## Dataset excerpts:
================================
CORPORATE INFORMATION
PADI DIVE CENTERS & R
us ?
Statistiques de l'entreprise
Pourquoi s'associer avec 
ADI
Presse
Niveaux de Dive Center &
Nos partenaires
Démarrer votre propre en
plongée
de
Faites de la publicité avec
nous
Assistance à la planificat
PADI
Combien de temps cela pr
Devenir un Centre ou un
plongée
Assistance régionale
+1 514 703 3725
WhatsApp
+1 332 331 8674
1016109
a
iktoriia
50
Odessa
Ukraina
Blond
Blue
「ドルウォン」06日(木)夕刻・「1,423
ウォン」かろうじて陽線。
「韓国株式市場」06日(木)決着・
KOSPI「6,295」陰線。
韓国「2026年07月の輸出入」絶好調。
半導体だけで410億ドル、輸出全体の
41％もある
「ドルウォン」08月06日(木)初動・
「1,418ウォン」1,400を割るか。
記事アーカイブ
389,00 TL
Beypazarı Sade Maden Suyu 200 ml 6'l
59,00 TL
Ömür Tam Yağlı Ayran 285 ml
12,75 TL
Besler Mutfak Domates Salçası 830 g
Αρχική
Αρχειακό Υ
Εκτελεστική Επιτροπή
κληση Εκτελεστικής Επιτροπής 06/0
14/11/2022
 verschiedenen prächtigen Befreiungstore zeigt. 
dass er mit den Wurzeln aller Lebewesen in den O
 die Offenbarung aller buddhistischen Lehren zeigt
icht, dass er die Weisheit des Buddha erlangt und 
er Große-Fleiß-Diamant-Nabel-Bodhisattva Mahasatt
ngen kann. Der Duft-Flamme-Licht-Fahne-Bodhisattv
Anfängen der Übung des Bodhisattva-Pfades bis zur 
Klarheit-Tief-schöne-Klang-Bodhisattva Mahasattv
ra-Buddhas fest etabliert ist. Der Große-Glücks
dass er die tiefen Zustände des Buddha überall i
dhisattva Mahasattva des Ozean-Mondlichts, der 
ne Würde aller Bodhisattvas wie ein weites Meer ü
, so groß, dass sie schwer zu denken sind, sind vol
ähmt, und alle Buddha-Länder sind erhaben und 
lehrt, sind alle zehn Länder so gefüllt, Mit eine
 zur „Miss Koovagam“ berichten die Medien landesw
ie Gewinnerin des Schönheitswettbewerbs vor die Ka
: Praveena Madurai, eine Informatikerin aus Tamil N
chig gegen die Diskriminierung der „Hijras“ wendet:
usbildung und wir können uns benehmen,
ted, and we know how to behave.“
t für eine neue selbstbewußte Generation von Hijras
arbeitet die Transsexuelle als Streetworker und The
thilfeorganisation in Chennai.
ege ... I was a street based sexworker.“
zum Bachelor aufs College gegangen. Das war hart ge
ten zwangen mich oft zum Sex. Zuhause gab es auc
================================
## INSTRUCTION:
With no line skipped, repeat the records exactly.

## FINISHED TASK:
CORPORATE INFORMATION
PADI DIVE CENTERS & R
us ?
Statistiques de l'entreprise
Pourquoi s'associer avec 
ADI
Presse
Niveaux de Dive Center &
Nos partenaires
Démarrer votre propre en
plongée
de
Faites de la publicité avec
nous
Assistance à la planificat
PADI
Combien de temps cela pr
Devenir un Centre ou un
plongée
Assistance régionale
+1 514 703 3725
WhatsApp
+1 332 331 8674
1016109
a
iktoriia
50
Odessa
Ukraina
Blond
Blue
「ドルウォン」06日(木)夕刻・「1,423
ウォン」かろうじて陽線。
「韓国株式市場」06日(木)決着・
KOSPI「6,295」陰線。
韓国「2026年07月の輸出入」絶好調。
半導体だけで410億ドル、輸出全体の
41％もある
「ドルウォン」08月06日(木)初動・
「1,418ウォン」1,400を割るか。
記事アーカイブ
389,00 TL
Beypazarı Sade Maden Suyu 200 ml 6'l
59,00 TL
Ömür Tam Yağlı Ayran 285 ml
12,75 TL
Besler Mutfak Domates Salçası 830 g
Αρχική
Αρχειακό Υ
Εκτελεστική Επιτροπή
κληση Εκτελεστικής Επιτροπής 06/0
14/11/2022
 verschiedenen prächtigen Befreiungstore zeigt. 
dass er mit den Wurzeln aller Lebewesen in den O
 die Offenbarung aller buddhistischen Lehren zeigt
icht, dass er die Weisheit des Buddha erlangt und 
er Große-Fleiß-Diamant-Nabel-Bodhisattva Mahasatt
ngen kann. Der Duft-Flamme-Licht-Fahne-Bodhisattv
Anfängen der Übung des Bodhisattva-Pfades bis zur 
Klarheit-Tief-schöne-Klang-Bodhisattva Mahasattv
ra-Buddhas fest etabliert ist. Der Große-Glücks
dass er die tiefen Zustände des Buddha überall i
dhisattva Mahasattva des Ozean-Mondlichts, der 
ne Würde aller Bodhisattvas wie ein weites Meer ü
, so groß, dass sie schwer zu denken sind, sind vol
ähmt, und alle Buddha-Länder sind erhaben und 
lehrt, sind alle zehn Länder so gefüllt, Mit eine
 zur „Miss Koovagam“ berichten die Medien landesw
ie Gewinnerin des Schönheitswettbewerbs vor die Ka
: Praveena Madurai, eine Informatikerin aus Tamil N
chig gegen die Diskriminierung der „Hijras“ wendet:
usbildung und wir können uns benehmen,
ted, and we know how to behave.“
t für eine neue selbstbewußte Generation von Hijras
arbeitet die Transsexuelle als Streetworker und The
thilfeorganisation in Chennai.
ege ... I was a street based sexworker.“
zum Bachelor aufs College gegangen. Das war hart ge
ten zwangen mich oft zum Sex. Zuhause gab es auc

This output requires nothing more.